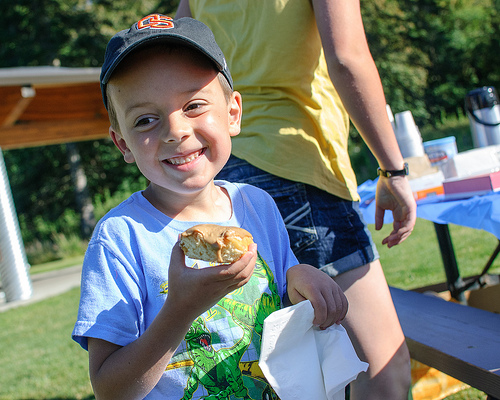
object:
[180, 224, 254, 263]
donut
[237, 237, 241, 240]
frosting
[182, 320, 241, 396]
dinosaur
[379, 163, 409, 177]
watch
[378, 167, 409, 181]
wrist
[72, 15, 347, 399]
boy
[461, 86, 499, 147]
thermos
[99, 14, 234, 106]
cap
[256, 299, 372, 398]
napkin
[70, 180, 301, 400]
shirt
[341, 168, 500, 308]
table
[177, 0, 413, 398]
person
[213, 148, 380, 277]
shorts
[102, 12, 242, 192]
head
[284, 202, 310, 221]
stripe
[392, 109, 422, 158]
cup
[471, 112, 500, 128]
handle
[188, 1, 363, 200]
top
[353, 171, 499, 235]
cover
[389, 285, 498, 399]
bench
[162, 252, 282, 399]
design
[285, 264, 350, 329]
hand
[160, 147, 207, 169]
smile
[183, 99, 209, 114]
eye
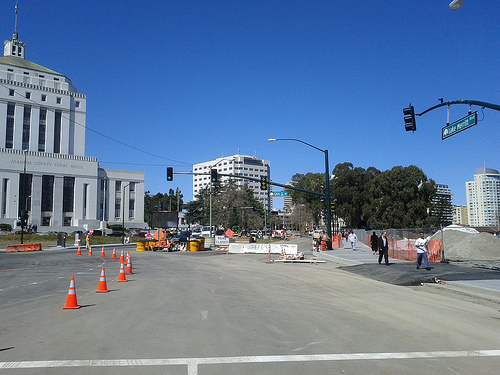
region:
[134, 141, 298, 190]
green traffic lights over roadway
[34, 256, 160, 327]
orange and white cones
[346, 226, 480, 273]
people walking on sidewalk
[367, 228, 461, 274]
orange construction net by sidewalk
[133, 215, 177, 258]
orange and black sign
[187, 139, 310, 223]
white building with windows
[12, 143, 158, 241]
concrete building with tall windows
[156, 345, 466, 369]
white line painted on roadway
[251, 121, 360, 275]
streetlight near traffic signal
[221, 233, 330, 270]
white barrier in roadway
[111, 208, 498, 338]
Road Construction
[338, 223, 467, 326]
Men walking on the sidewalk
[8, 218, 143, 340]
Crossing Guard signaling traffic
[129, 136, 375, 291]
Traffic signals are green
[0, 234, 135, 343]
Orange cones to replace lane markings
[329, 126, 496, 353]
Fence in place to avoid others from going into a dangerious work zone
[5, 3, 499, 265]
A whole bunch of tall buildings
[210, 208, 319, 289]
a barrier to help stop traffic from going into the construction site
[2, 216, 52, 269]
A barrier to assist with keeping vehicles from going into a construction zone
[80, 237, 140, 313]
Orange traffic cones.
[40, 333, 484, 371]
White markings on street.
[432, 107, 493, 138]
Street sign under traffic light.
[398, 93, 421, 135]
Traffic light.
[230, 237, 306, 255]
White traffic barrier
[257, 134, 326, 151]
City street light.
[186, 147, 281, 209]
White high-rise building.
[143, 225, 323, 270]
Street under Construction or repair.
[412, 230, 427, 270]
Man in white shirt and jean walking.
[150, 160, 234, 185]
Two traffic lights showing green.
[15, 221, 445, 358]
a road construction detour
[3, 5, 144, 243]
an important building is roadside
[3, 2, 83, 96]
the building has a flagpole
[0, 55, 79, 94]
a white fence is on the building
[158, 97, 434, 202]
traffic signals are above the street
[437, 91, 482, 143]
a directional sign is on a pole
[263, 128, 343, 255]
a street light is over the street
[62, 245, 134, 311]
orange and white cones are on the street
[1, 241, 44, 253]
an orange barrier is on the street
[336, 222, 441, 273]
people are walking on the sidewalk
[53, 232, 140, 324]
a few orange traffic cones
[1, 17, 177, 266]
a large white courthouse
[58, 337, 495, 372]
a white line in the street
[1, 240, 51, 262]
a dirty orange barrier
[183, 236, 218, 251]
large yellow buckets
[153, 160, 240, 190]
a pair of traffic lights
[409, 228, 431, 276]
a man in jeans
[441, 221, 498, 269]
a pile of gravel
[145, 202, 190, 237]
a large construction sign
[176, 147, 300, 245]
a tall white office building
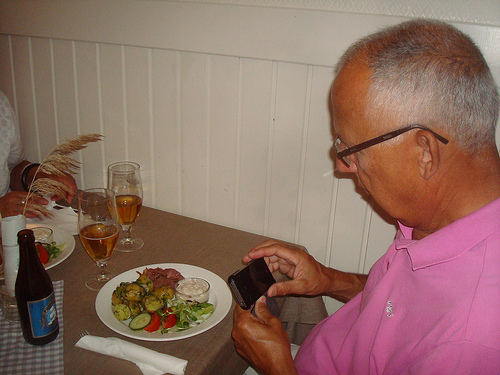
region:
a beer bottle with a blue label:
[16, 229, 58, 344]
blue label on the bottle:
[26, 293, 60, 335]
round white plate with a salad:
[104, 261, 234, 340]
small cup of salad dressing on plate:
[177, 279, 212, 304]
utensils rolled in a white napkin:
[73, 331, 186, 373]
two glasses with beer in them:
[77, 161, 142, 292]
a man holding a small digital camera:
[227, 16, 492, 371]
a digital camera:
[227, 256, 270, 311]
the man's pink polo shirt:
[292, 198, 499, 368]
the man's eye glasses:
[332, 123, 446, 162]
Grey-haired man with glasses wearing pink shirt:
[230, 20, 498, 372]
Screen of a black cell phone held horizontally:
[225, 255, 273, 306]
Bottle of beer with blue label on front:
[10, 225, 60, 341]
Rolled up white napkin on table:
[71, 330, 187, 373]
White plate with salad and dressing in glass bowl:
[90, 260, 230, 342]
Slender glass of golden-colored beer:
[75, 185, 118, 286]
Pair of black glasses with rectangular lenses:
[333, 123, 448, 168]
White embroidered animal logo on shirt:
[381, 301, 396, 320]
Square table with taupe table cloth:
[0, 188, 304, 373]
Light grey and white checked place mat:
[0, 276, 66, 373]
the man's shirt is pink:
[290, 207, 498, 372]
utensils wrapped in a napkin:
[75, 328, 201, 373]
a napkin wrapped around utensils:
[65, 325, 197, 374]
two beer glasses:
[58, 141, 156, 287]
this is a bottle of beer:
[7, 223, 72, 347]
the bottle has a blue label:
[25, 288, 67, 340]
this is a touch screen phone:
[217, 244, 286, 321]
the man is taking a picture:
[194, 5, 485, 371]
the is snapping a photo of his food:
[60, 0, 487, 372]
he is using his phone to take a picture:
[222, 4, 497, 355]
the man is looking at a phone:
[176, 3, 480, 358]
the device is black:
[205, 232, 297, 332]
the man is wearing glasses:
[272, 20, 459, 222]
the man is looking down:
[279, 9, 483, 245]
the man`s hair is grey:
[270, 9, 488, 203]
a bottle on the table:
[8, 200, 82, 366]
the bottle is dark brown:
[0, 219, 74, 352]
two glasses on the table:
[55, 132, 170, 260]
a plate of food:
[85, 247, 245, 349]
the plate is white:
[78, 235, 241, 362]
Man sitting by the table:
[230, 66, 497, 374]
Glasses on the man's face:
[332, 122, 449, 169]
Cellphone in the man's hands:
[227, 258, 277, 309]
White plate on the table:
[95, 262, 232, 342]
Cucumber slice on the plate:
[128, 312, 152, 330]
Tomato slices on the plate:
[145, 307, 177, 333]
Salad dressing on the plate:
[172, 277, 211, 304]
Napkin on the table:
[71, 332, 189, 374]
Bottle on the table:
[14, 229, 60, 346]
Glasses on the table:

---------------

Problem details — Reproduce the data word for word, starting at the line that contains "[213, 148, 380, 277]" and stopping after the line that contains "Street under Construction or repair.". Leave the pictures out of your copy.

Output for this task —
[213, 148, 380, 277]
shorts
[102, 12, 242, 192]
head
[284, 202, 310, 221]
stripe
[392, 109, 422, 158]
cup
[471, 112, 500, 128]
handle
[188, 1, 363, 200]
top
[353, 171, 499, 235]
cover
[389, 285, 498, 399]
bench
[162, 252, 282, 399]
design
[285, 264, 350, 329]
hand
[160, 147, 207, 169]
smile
[183, 99, 209, 114]
eye
region:
[134, 141, 298, 190]
green traffic lights over roadway
[34, 256, 160, 327]
orange and white cones
[346, 226, 480, 273]
people walking on sidewalk
[367, 228, 461, 274]
orange construction net by sidewalk
[133, 215, 177, 258]
orange and black sign
[187, 139, 310, 223]
white building with windows
[12, 143, 158, 241]
concrete building with tall windows
[156, 345, 466, 369]
white line painted on roadway
[251, 121, 360, 275]
streetlight near traffic signal
[221, 233, 330, 270]
white barrier in roadway
[111, 208, 498, 338]
Road Construction
[338, 223, 467, 326]
Men walking on the sidewalk
[8, 218, 143, 340]
Crossing Guard signaling traffic
[129, 136, 375, 291]
Traffic signals are green
[0, 234, 135, 343]
Orange cones to replace lane markings
[329, 126, 496, 353]
Fence in place to avoid others from going into a dangerious work zone
[5, 3, 499, 265]
A whole bunch of tall buildings
[210, 208, 319, 289]
a barrier to help stop traffic from going into the construction site
[2, 216, 52, 269]
A barrier to assist with keeping vehicles from going into a construction zone
[80, 237, 140, 313]
Orange traffic cones.
[40, 333, 484, 371]
White markings on street.
[432, 107, 493, 138]
Street sign under traffic light.
[398, 93, 421, 135]
Traffic light.
[230, 237, 306, 255]
White traffic barrier
[257, 134, 326, 151]
City street light.
[186, 147, 281, 209]
White high-rise building.
[143, 225, 323, 270]
Street under Construction or repair.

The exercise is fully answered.